2. The water storage myth: While Pakistan's per capita storage quantity is low when compared to other countries, there is no international benchmark on what quantity needs to be stored. Neither per capita storage volume nor days of the average flow present the complete picture, since the primary aim of storage is to buffer supply variability. Pakistan, for example, has other water reservoirs aside from man-made structures, including a large glacial mass and groundwater storage. In Pakistan, while the monthly variability in flows is high due to seasonal effects, inter-annual variability is relatively low as compared to other basins around the world because of the buffer provided by our glaciers. Storage is correlated with this variability, therefore a smaller variability in the mean annual flows indicates that a lesser volume of water needs to be stored.

3. The disappearing glaciers myth: While total glacial volumes are projected to be decreasing, recent studies on glacial shrinkage show less alarming trends where this is happening at a far slower rate than previously estimated. Moreover, in certain regions, e.g. the Karakoram ranges, studies have shown that glacial mass is either in equilibrium or even slightly increasing (this is commonly termed the 'Karakoram anomaly'). There is also an elevation-based difference in melting rates: at higher altitudes where most glaciers are located, these rates are considerably lower than at lower altitudes.

4. The irrigation efficiency myth: The irrigation efficiency is often talked about in terms of losses in the system but does not consider the full system yield and the various recovery mechanisms. While there are losses, we need to consider where these losses go, e.g. some of them enter back into the surface system through surface run-off, enter the groundwater reservoirs through seepage, or become a part of the important environmental flows.

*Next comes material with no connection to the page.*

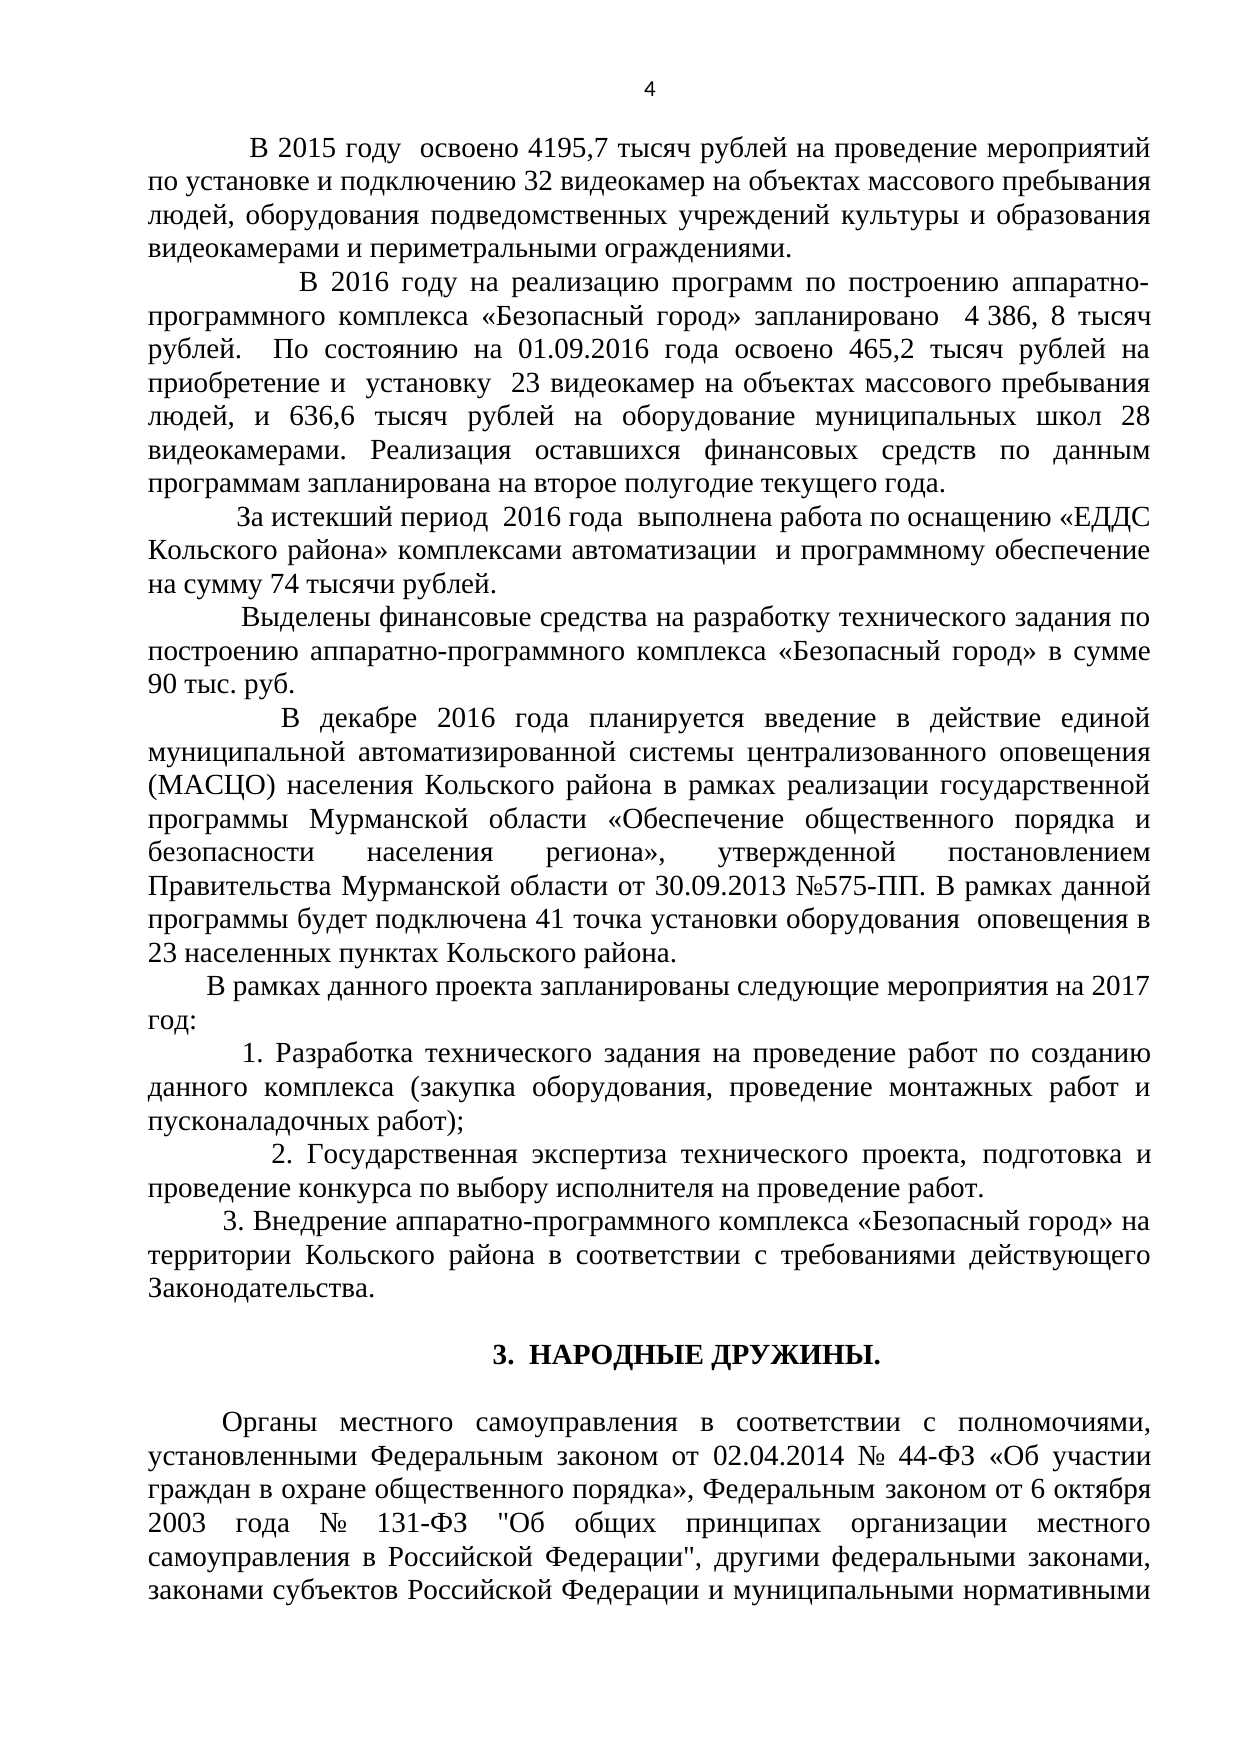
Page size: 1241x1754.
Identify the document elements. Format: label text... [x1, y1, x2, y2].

5. The water escapage myth: The common narrative in Pakistan regarding river flows to the sea is that this water is wasted. However, there is a strong evidence that flow regulations and declining flows are adversely effecting the health of the lower river system. Environmental flows improve delta health, estuarine fishery production, mangrove extent and coastal stability/resilience, as well as floodplain health and value. Hence, the 'escaped' water is not a loss, but in fact has direct and indirect social, economic, and ecological benefits.

Conclusion and Way Forward

We must engage in a robust debate on the important issues of water insecurity and challenge the accepted 'truths' if they are not supported by proper evidence and analysis. In doing so, we must see the various water security parameters as opportunities to improve our water resources management capacity. The key summary points regarding the five most prevalent myths of water sector in Pakistan are:

There is greater volumetric water scarcity in many other countries with higher water productivity, proving that scarcity is not an insurmountable challenge but requires better water management and smarter water use.

The aim of water storage is to provide a buffer against variable inflows and increase reliability of supply. We must focus on high value uses of water by increasing land productivity, water productivity, and irrigation efficiency, rather than focusing on constructing larger storage infrastructure.

Impacts of glacial retreat are unlikely to have pronounced effects at basin scale. In fact, increasing variability and changes in monsoon patterns are likely to pose greater risks and therefore we must manage these variabilities and uncertainties.

To measure irrigation inefficiency, we must consider full system water balance prior to investing towards 'saving' water.

River and delta health is declining, largely because of reduced flow. For a healthy and productive lower basin, increased but variable flows are required.